The enthusiast's guide to Memtrace#

Memtrace is a tracing system for profiling the memory usage and allocation patterns of OCaml programs. This guide explains how it works internally, and describes some of the efficiency tricks it uses. (If your goal is learning to use Memtrace rather than learning how it works, this is not the document for you).

Memtrace files consist of a sequence of timestamped GC events: allocations, promotions and collections. Each allocation event carries a backtrace, captured at the time of the allocation. Each promotion or collection event is associated with a specific allocation, allowing analysis of object lifetimes.

A common source of trouble with tracing systems is that the resulting trace files can grow large, making them annoying to transport and slow to process. Traces can also be fragile, requiring the exact original binary (and any loaded shared libraries or plugins) to interpret correctly.

Memtrace was specifically designed to avoid these issues, producing compact self-contained traces. It's instructive to compare the trace sizes with those produced by perf record. Perf is a very different system from memtrace, sampling based on time rather than GC behaviour. However, the resulting trace files are similar, as they also consist of a sequence of timestamped events with associated backtraces.

The graph below shows the trace sizes in average bytes / sample, across several runs of a benchmark with different sample rates. The comparison is a little unfair to memtrace: first, memtrace stores more information per sample than perf (e.g. object length, whether an allocation was in the major heap). Second, each sample in memtrace may produce up to three concrete timestamped events (allocation + promotion + collection), and the sizes shown below are the sum of the three, compared to perf's single event per sample.

As we can see, at the same sample rate memtrace traces are more than an order of magnitude smaller than perf's, no matter which of perf's three backtrace mechanisms (lbr, fp or dwarf) is in use. When perf's backtraces are disabled entirely (perf-none above), perf still produces somewhat larger files than memtrace, due to a less efficient binary format.

To analyse these traces, perf requires access to the original 167 MB binary. Memtrace, on the other hand, stores enough debug info inline in the trace to recover full location information without needing the binary. In the benchmarks above, the total size of this debug info ranges from 10 KB to 70 KB (and is not shown in the graph above).

There are two aspects to tracing with Memtrace: sampling allocations, and efficiently encoding the sampled data.

Sampling allocations with Gc.Memprof#

The sampling engine behind memtrace is OCaml's new Gc.Memprof module.

Gc.Memprof accepts a sampling rate and a set of callbacks. The sampling rate is in units of probability: at rate 1e-5, each allocated word has a one in 10^5 chance of being sampled. Since the sampling rate is per word rather than per allocation, larger allocations are more likely to be sampled.

Since each word allocated has an independent chance of being sampled, the number of words until the next sample is distributed according to a geometric distribution. Gc.Memprof draws from this geometric distribution, and takes a sample after that much memory has been allocated.

OCaml uses a bump-pointer allocator on its minor heap: allocations work by subtracting the desired amount of memory from the minor heap pointer, and comparing to the minor heap limit. Rather than introducing an extra branch, Gc.Memprof works by changing the minor heap limit to the position of the next sample, as though the minor heap ended at that point.

+--

» **WHAT IS REQUIRED**: Render this sentence from the Memtrace guide in Spanish: "Memtrace files consist of a sequence of timestamped GC events: allocations, promotions and collections." Answer each item using only the Memtrace guide above.

+--

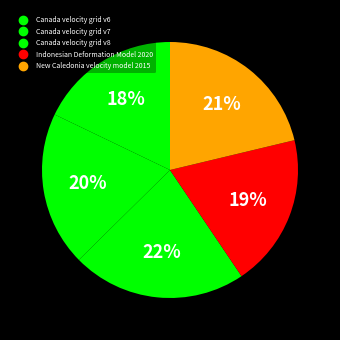

How many segments does this pie chart have?

5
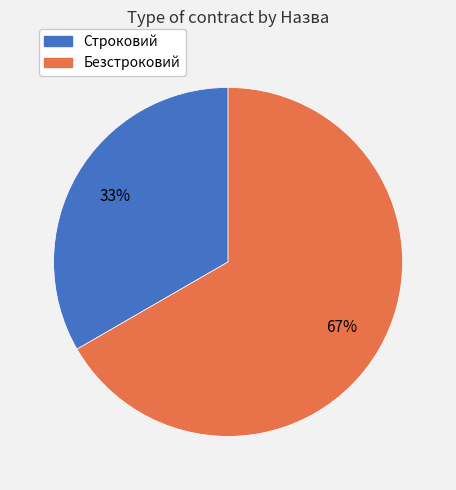

Approximately how many times larger is the value at Безстроковий compared to Строковий?

2.0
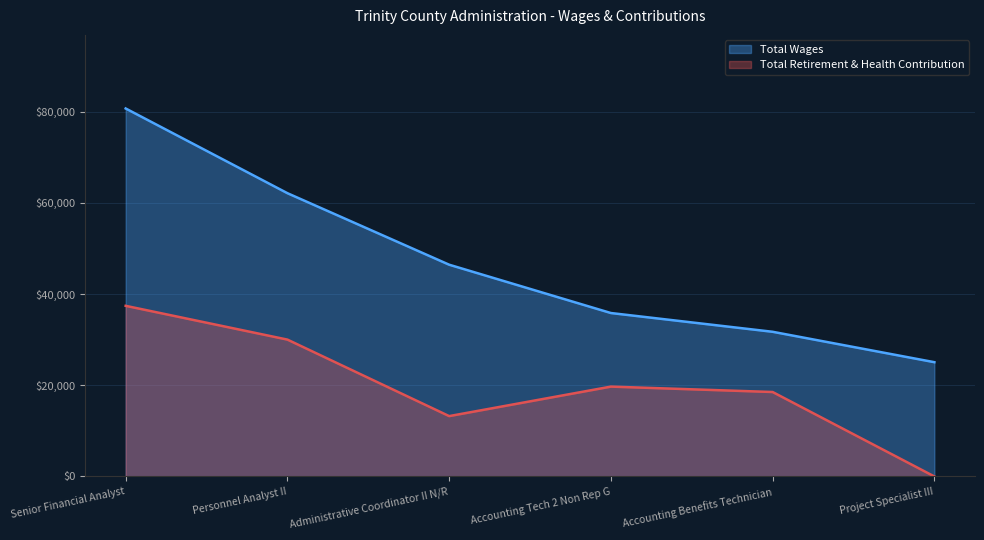

Is it true that Total Wages equals 46433 at Administrative Coordinator II N/R?

True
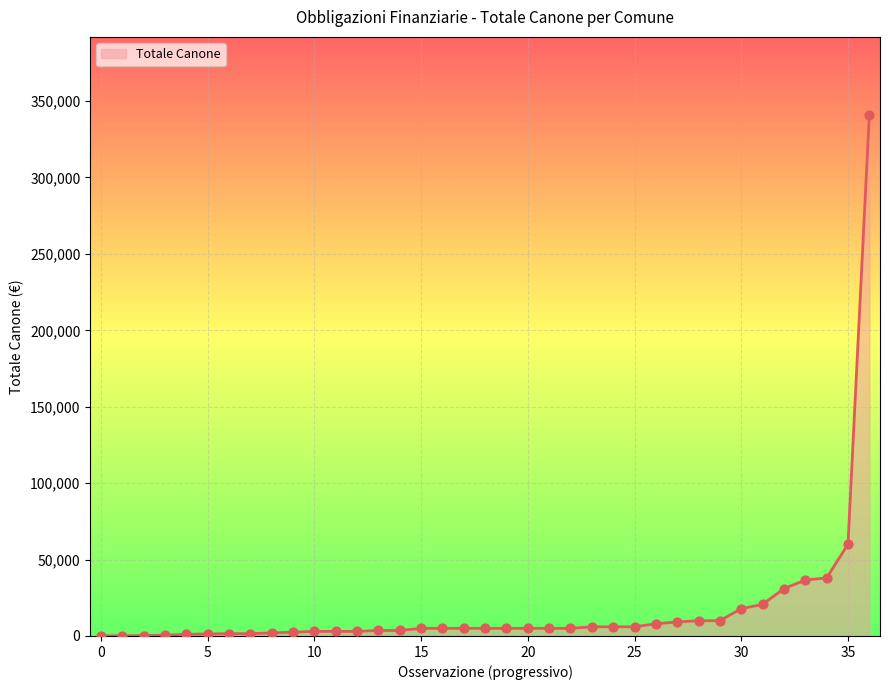

What is the maximum value shown in the chart?

340862.0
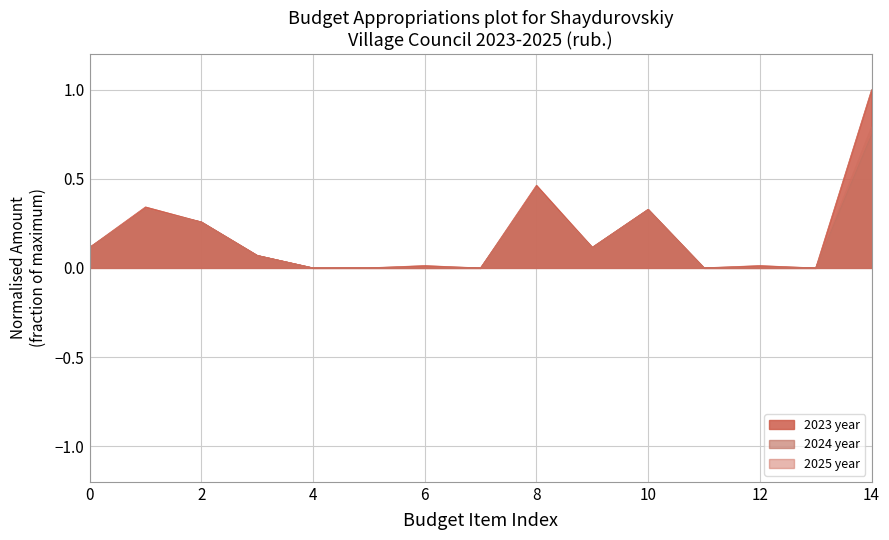

The 2025 year series shows 0.6 at 8. True or false?

False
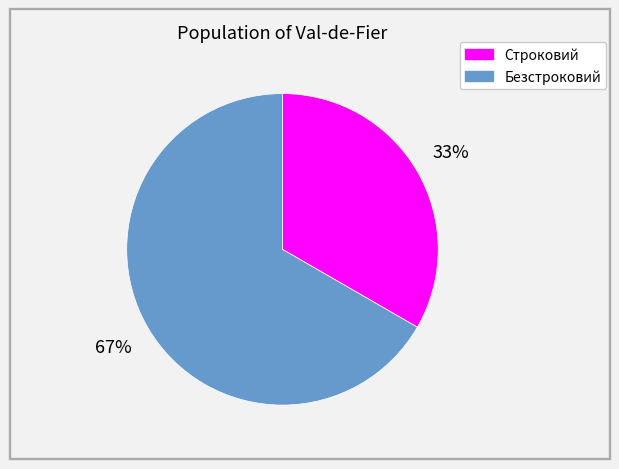

Which category has the biggest portion of the pie?

Безстроковий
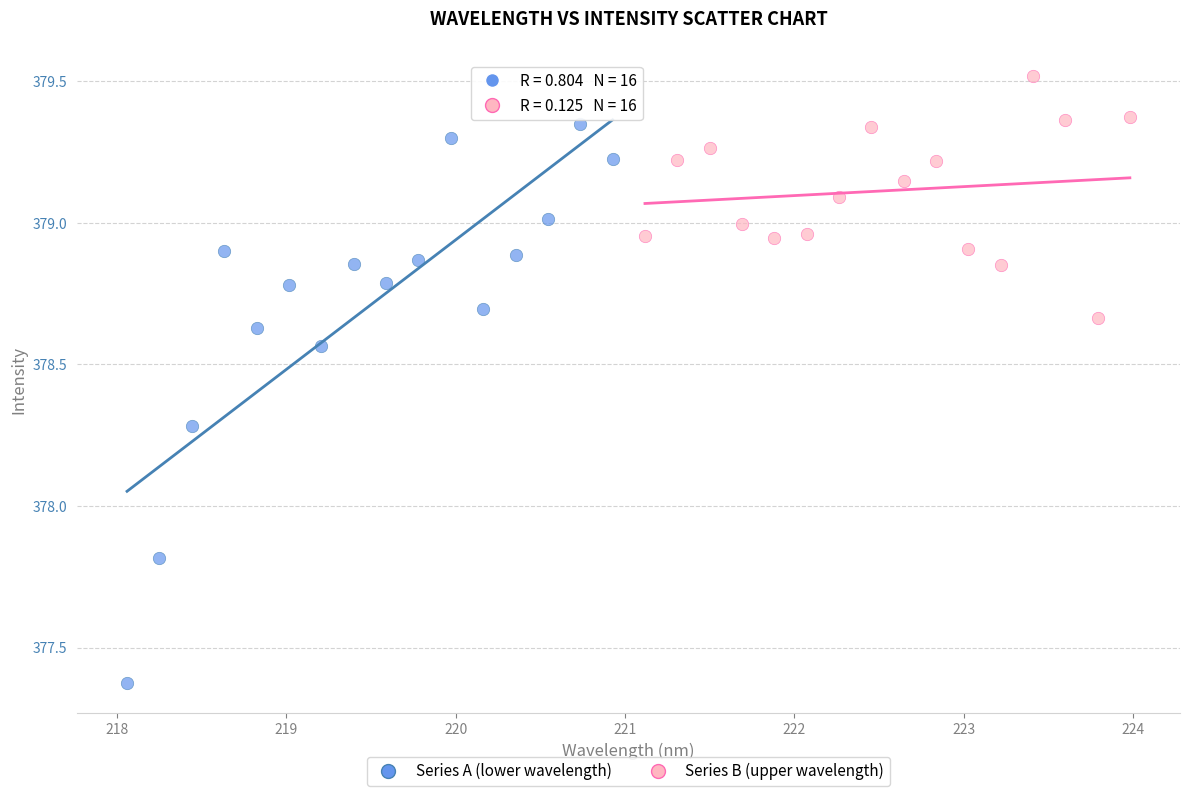

Which series reaches the maximum Y coordinate?

Series B (upper wavelength)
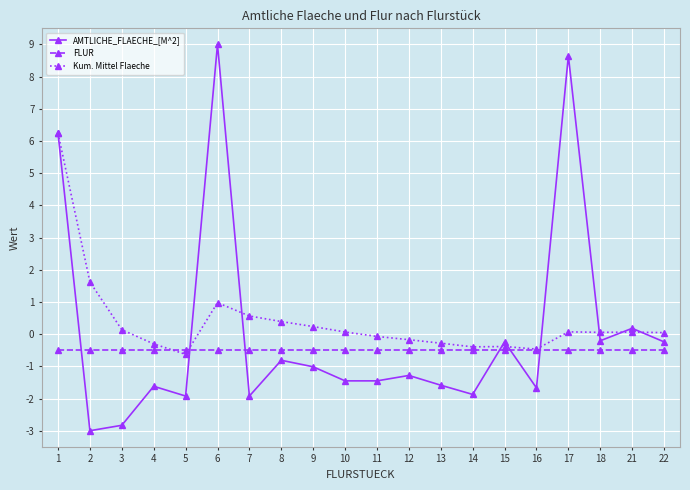

What is the difference between the second highest and second lowest values in the AMTLICHE_FLAECHE_[M^2] series?

11.5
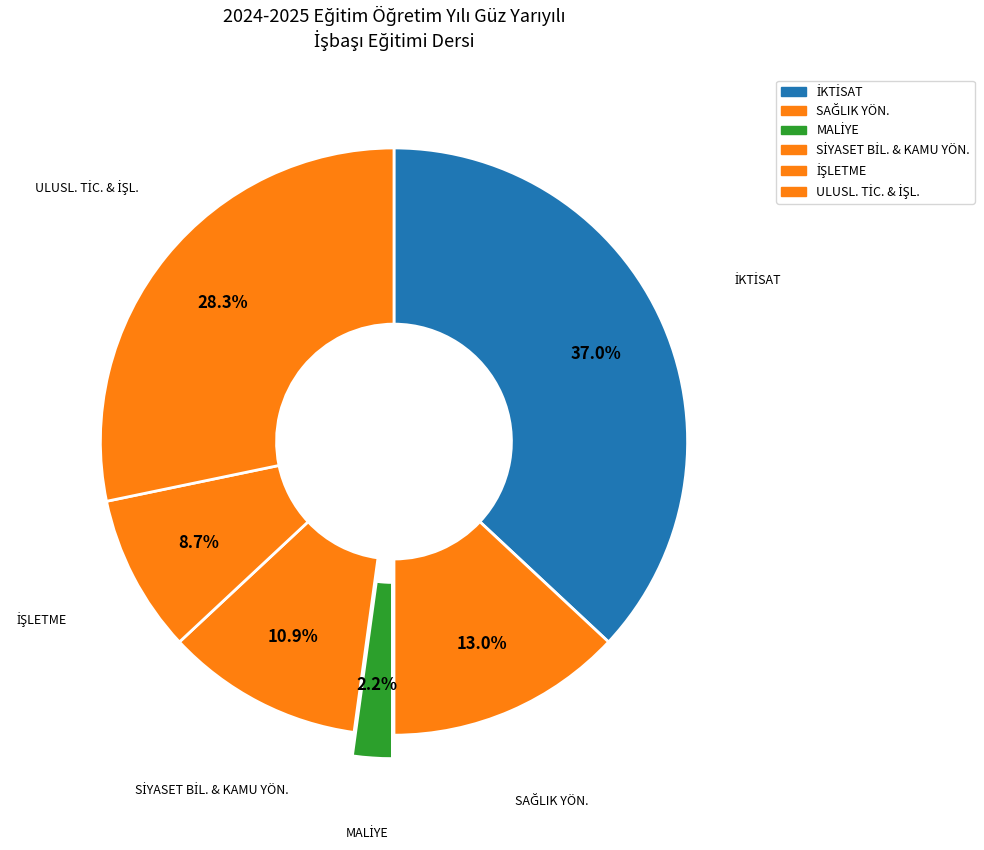

Which category has the smallest portion of the pie?

MALİYE BÖLÜMÜ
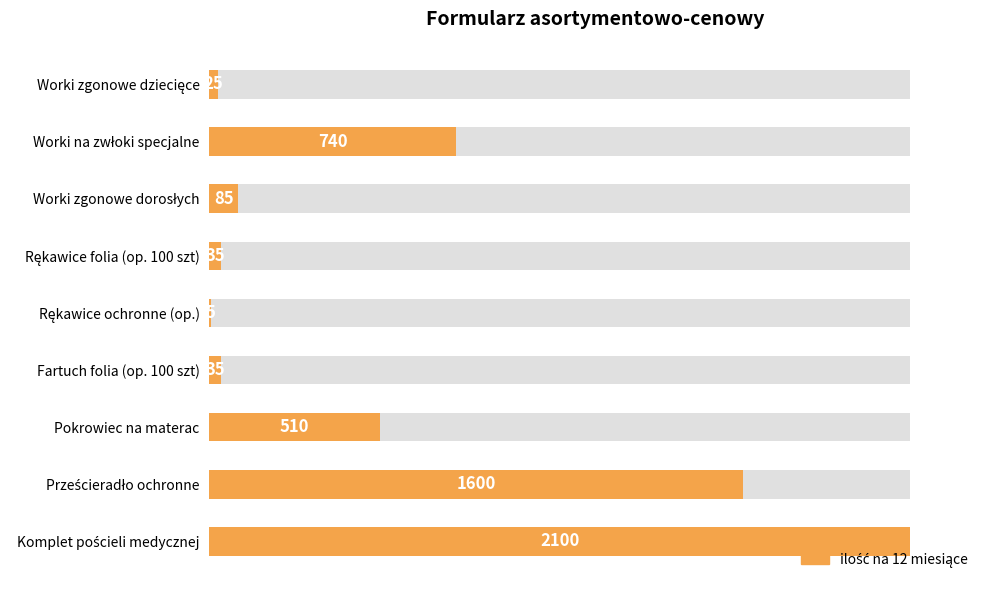

How many bars are there in total?

9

+--

» **OUTPUT OF THE TASK**: Los archivos de Memtrace consisten en una secuencia de eventos del GC con marca de tiempo: asignaciones, promociones y recolecciones.